What is our starting point?

CORToViz is the first research demonstrator showcasing the TETYS approach

How far are we aiming in this year?

Consolidate first demonstrator: 1) making the pipeline applicable to any corpus of Web textual documents; 2) validating the dashboard experience with solid and broad user studies

Build pilot working on other domains of interest for Web users: preparing for full trials and commercialization.
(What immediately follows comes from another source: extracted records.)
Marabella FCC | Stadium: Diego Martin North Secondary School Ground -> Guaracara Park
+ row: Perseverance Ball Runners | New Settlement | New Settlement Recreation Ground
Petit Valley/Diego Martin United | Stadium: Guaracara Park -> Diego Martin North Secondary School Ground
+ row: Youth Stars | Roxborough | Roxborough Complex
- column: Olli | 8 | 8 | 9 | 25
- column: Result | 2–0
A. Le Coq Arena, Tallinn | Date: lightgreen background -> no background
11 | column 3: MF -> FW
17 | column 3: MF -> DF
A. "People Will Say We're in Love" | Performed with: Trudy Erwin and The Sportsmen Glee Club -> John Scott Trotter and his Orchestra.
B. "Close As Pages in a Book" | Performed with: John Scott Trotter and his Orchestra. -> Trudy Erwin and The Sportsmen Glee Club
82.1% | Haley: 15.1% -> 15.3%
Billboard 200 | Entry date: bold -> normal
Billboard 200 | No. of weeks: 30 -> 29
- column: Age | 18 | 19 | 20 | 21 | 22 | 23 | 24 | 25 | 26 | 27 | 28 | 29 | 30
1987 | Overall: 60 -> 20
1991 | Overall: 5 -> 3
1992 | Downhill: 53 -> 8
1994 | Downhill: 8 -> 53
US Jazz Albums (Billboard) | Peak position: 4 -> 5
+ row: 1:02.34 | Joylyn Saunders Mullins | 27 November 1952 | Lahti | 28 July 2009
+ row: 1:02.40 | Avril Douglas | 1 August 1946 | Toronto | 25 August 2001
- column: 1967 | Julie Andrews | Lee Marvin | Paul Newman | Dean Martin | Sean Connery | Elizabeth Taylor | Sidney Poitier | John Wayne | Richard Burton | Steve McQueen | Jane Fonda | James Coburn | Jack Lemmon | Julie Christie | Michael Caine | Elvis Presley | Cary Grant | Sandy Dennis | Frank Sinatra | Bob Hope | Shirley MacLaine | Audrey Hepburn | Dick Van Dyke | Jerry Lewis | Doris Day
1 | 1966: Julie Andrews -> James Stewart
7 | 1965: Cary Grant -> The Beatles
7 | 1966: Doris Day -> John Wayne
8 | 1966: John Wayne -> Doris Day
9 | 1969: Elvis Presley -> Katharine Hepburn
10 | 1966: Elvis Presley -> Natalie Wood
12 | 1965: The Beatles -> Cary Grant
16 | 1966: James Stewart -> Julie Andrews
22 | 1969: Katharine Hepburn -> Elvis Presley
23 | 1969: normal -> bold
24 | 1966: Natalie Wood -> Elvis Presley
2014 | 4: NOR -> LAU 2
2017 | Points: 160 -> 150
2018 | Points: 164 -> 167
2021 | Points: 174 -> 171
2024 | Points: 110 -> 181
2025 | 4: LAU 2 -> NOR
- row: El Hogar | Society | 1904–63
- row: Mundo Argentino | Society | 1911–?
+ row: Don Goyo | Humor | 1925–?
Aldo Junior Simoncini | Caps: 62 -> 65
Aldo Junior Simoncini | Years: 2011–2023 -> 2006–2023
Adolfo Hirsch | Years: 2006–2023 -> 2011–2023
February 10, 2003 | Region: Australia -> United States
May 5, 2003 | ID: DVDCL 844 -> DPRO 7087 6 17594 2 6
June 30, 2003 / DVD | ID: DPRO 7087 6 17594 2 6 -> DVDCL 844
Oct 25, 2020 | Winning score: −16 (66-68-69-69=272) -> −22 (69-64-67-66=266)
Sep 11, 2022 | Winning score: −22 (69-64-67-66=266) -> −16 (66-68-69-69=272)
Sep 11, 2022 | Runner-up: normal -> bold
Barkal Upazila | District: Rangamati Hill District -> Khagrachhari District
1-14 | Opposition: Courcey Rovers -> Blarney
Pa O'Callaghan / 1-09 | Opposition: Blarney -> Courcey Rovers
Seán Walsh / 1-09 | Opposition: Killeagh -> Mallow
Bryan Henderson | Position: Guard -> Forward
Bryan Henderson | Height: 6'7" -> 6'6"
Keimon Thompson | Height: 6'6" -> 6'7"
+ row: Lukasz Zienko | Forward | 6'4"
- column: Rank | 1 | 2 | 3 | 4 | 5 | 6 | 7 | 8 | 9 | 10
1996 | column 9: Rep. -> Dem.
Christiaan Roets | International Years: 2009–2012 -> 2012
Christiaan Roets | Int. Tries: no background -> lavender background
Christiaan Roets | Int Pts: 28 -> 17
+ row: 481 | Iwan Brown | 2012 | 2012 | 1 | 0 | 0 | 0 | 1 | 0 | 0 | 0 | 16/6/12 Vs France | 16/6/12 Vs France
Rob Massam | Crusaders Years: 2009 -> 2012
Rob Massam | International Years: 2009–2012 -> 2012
Objectives with NGI Search

1) develop the testbed into a solid architecture (reaching a mature TRL 5)
2) understand crucial aspects of approaching TRL 6 (being ready for addressing the market)

Excellence

TETYS will involve the use of data-driven statistical / visualization-based strategies for making Web users: 1) aware of the semantic content of analyzed datasets; 2) understand temporal evolution of the topics.
We are building a general full-stack process to explain topic evolution: 1) applicable to any corpus of short textual documents, 2) using any topic model of choice, and 3) showing results as a time-series dashboard.
BERTopic will be exploited as a core component, allowing lightweight analytics at the service of Web searchers.

Impact

We are going to explore the possibility of making TETYS a browser extension that improves the search of known engines, as no extensions that analyze topics and their evolution currently exist for common browsers.
In terms of open-source contributions, we aim to provide improved access to technical and general texts (scientific papers, e-commerce reviews, events feedback tweets, public engagement threads, etc) to quickly grasp temporal trends.
A prototype on climate change-related documents, studying the interest in the topic evolution will be built, ideally stimulating public debate and awareness of environmental changes.


Projects activities track

October 5th, 2023: Our preprint on CORToViz is on ArXiv! Check it out at https://arxiv.org/abs/2310.03928


November 1st, 2023: A first prototype on Climate Change Scientific articles is available at http://gmql.eu/climviz!


November 10th, 2023: The project has been presented at the SFSCON conference https://www.sfscon.it/programs/2023/ by Francesco Invernici, NOI TechPark – Bolzano/Italy. Nov. 10th-11th, 2023. See the video and slides at https://www.sfscon.it/talks/the-cord-19-topic-visualizer/.


February 2nd, 2024: I have been interviewed by NGI Search on our TETYS Project. See the full interview on The Next Generation Internet (NGI) Community on Funding Box.


March 15th: Our GitHub repository, with our code on the data pipeline and the first prototype dashboard is published on https://github.com/FrInve/TETYS/! All the code is open source under BSD-3-Clause license.